2016-05-12 Thread Sean Busbey
As a downstream user of Hadoop, it would be much clearer if the
toString functions included the appropriate annotations to say they're
non-public, evolving, or whatever.

Most downstream users of Hadoop aren't going to remember in-detail
exceptions to the java API compatibility rules, once they see that a
class is labeled Public/Stable, they're going to presume that applies
to all non-private members.

On Thu, May 12, 2016 at 9:32 AM, Colin McCabe  wrote:
> Hi all,
>
> Recently a discussion came up on HADOOP-13028 about the wisdom of
> overloading S3AInputStream#toString to output statistics information.

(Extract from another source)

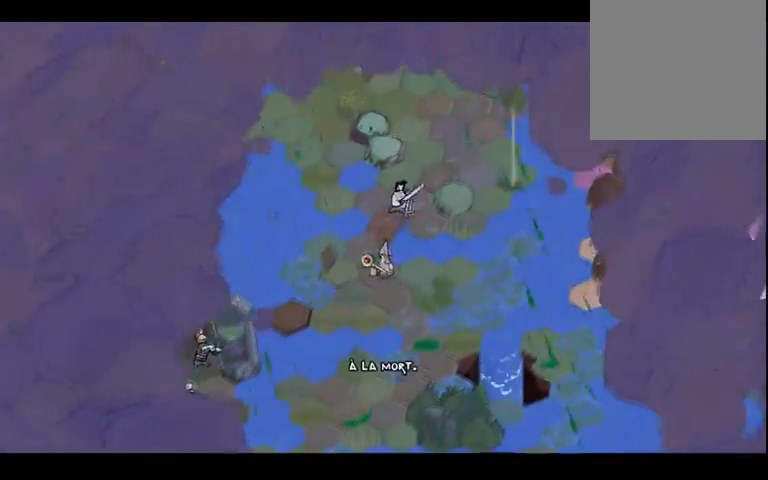
{"buttons": [], "left_stick": "up-right", "right_stick": "center", "events": []}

> It's a difficult judgement for me to make, since I'm not aware of any
> compatibility guidelines for InputStream#toString.  Do we have
> compatibility guidelines for toString functions?
>
> It seems like the output of toString functions is usually used as a
> debugging aid, rather than as a stable format suitable for UI display or
> object serialization.  Clearly, there are a few cases where we might
> want to specifically declare that a toString method is a stable API.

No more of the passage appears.